Pemerintah, melalui Kementerian Pertanian, berperan aktif dengan mendistribusikan pompa air, benih unggul, dan alat mesin pertanian (alsintan). Dukungan kebijakan seperti subsidi pupuk dan program asuransi pertanian juga turut berkontribusi.
Namun, di balik angka-angka yang tampak gemilang ini, ada jebakan yang mengintai: kenaikan produksi tidak serta merta memperbaiki kesejahteraan petani.
Lahan Menyempit, Petani Tersingkir
Konversi lahan pertanian ke industri dan perumahan terus berlangsung. Tanah sawah yang subur tergerus tanpa perencanaan tata ruang yang memihak pertanian. Petani kehilangan lahan, dan regenerasi petani pun terhambat karena sektor ini makin tidak menjanjikan secara ekonomi.
Ancaman Iklim dan Ketimpangan Teknologi
Perubahan iklim juga menjadi tantangan serius. Pola tanam terganggu, intensitas hujan tak menentu, dan musim kering semakin panjang. Sementara itu, adopsi teknologi pertanian modern belum merata. Petani kecil masih kesulitan mengakses alsintan, pupuk, dan informasi agronomi terkini.
Infrastruktur Lemah, Harga Tak Stabil
Distribusi hasil panen masih terganjal infrastruktur yang minim. Jalan rusak, saluran irigasi tua, hingga rantai distribusi yang panjang membuat petani merugi. Belum lagi fluktuasi harga gabah yang tak menentu—petani kerap dipaksa menjual murah saat panen raya karena tak ada sistem penyangga yang memadai.
Swasembada Pangan: Mimpi atau Ilusi?
Swasembada pangan bukan sekadar soal produksi tinggi. Ia harus menyentuh keadilan struktural: bagaimana petani hidup layak, bagaimana lahan pertanian dilindungi, dan bagaimana negara hadir sebagai pelindung, bukan sekadar pengklaim prestasi.
Pemerintah dan masyarakat harus menyadari bahwa mengejar angka tanpa memperbaiki sistem sama saja menanam padi di tanah retak—tak akan bertahan lama.

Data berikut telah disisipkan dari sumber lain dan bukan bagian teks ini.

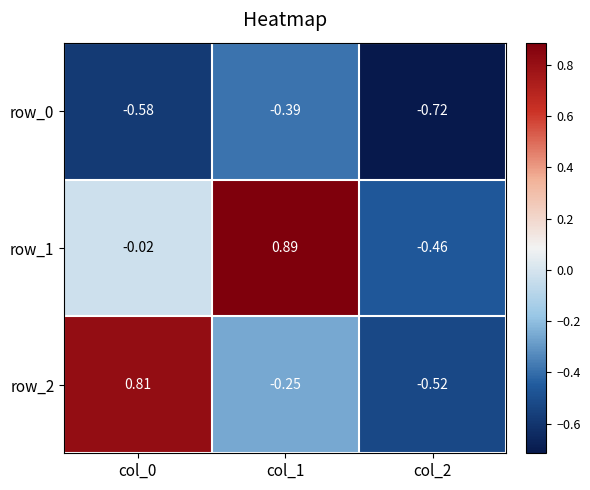

Count the row_2 values in the range 0 to 1.

1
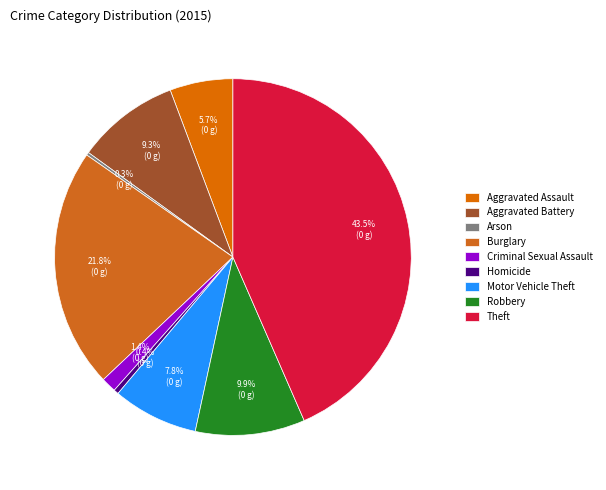

What is the change in value from Aggravated Battery to Arson?

-307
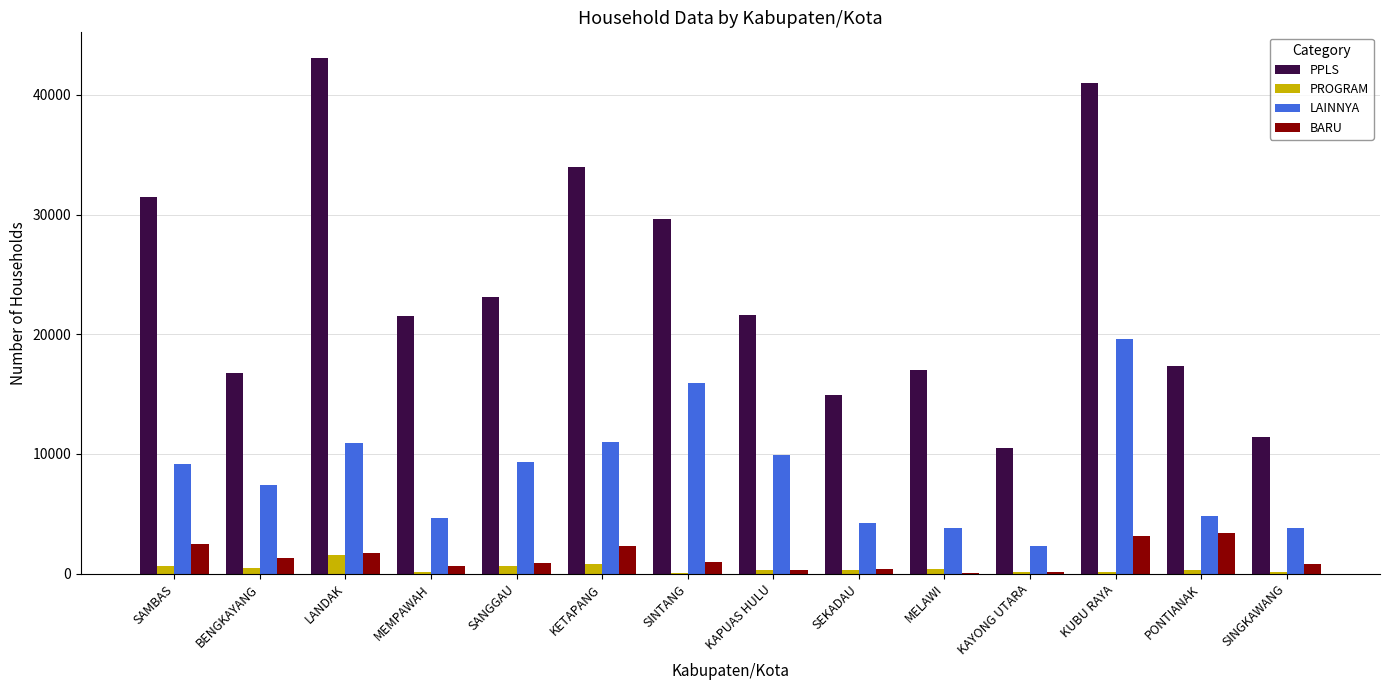

Which series changed the most between LANDAK and KETAPANG?

PPLS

Keberlanjutan hanya mungkin terwujud jika kesejahteraan petani menjadi prioritas, bukan hanya ketersediaan stok nasional di gudang-gudang Bulog.
Penutup: Menanam Harapan, Menuai Kedaulatan
Langkah-langkah peningkatan produksi beras harus terus dilanjutkan dengan perbaikan menyeluruh. Gunakan teknologi tepat guna, kembangkan varietas unggul, dan tingkatkan kapasitas petani melalui pelatihan. Infrastruktur harus diperkuat, dan regulasi pertanian wajib mengutamakan kedaulatan pangan nasional.
Stop euforia sesaat atas angka produksi. Kita butuh kebijakan pangan yang berpihak pada akar rumput. Produksi yang tinggi hanya bermakna jika petani ikut sejahtera. Negeri agraris sejati bukan diukur dari tonase, tetapi dari bagaimana ia memperlakukan petaninya.